Rated: R Due to graphic violence and sex. Reviewed by: Frank Release date: September 28, 1994 Released by: Metro-Goldwyn-Mayer, Inc.
This is a warm, exciting love story between Jason Alexander (Allen Payne) and Lyric Greer (Jada Pinkett) played in a violent, heavy atmosphere which hangs like a sulphur cloud through out the film.
Director Doug McHenry displays an understanding of violence and the gentleness of love going on at the same time. His work rips at the gut and tugs at the heart.
The two young lovers meet by chance and begin to fall in love. What is different at McHenry's hands is the gentle courtship which occurs before sex.
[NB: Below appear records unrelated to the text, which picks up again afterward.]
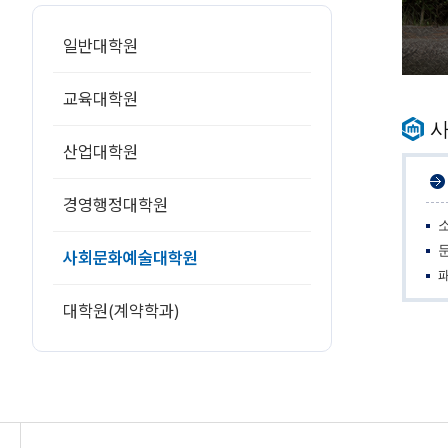
일반대학원
교육대학원
산업대학원
경영행정대학원
사회문화예술대학원
대학원(계약학과)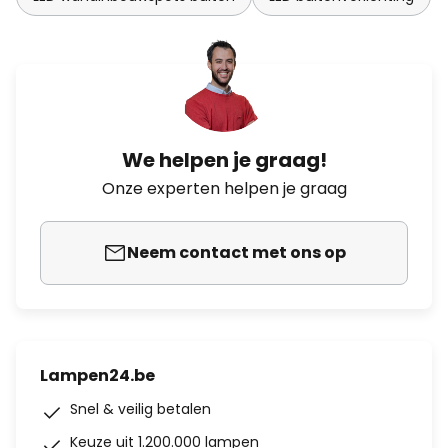
We helpen je graag!
Onze experten helpen je graag
Neem contact met ons op
Lampen24.be
Snel & veilig betalen
Keuze uit 1.200.000 lampen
They walk together, watch the sun set, pick flowers, and he pours water on her feet. There is romance in their attraction and when they participate in very open and visible sex it holds a beauty, gentleness and passion that is believable and comfortable to watch. Greer and Pinkett are attractive young stars who show depth and reality in their characters. They are extraordinary to watch.
Jason's brother, Joshua (Bokeem Woodbine), has been limited from childhood. When their father, Maddog (Forrest Whitaker), attacks their mother while he is in a drunken stupor one of the kids shoots and kills him. Jason grows up and rejects the violence, crime, drugs and booze that destroyed his father. Joshua becomes like him and joins a gang who steal and strip cars and plans a bank robbery. The leader of the gang is Lyric's brother.
With excellent direction and quality performances, this is a modern Romeo and Juliet framed by the danger in the wasted lives and violence of their relatives and friends which should be seen.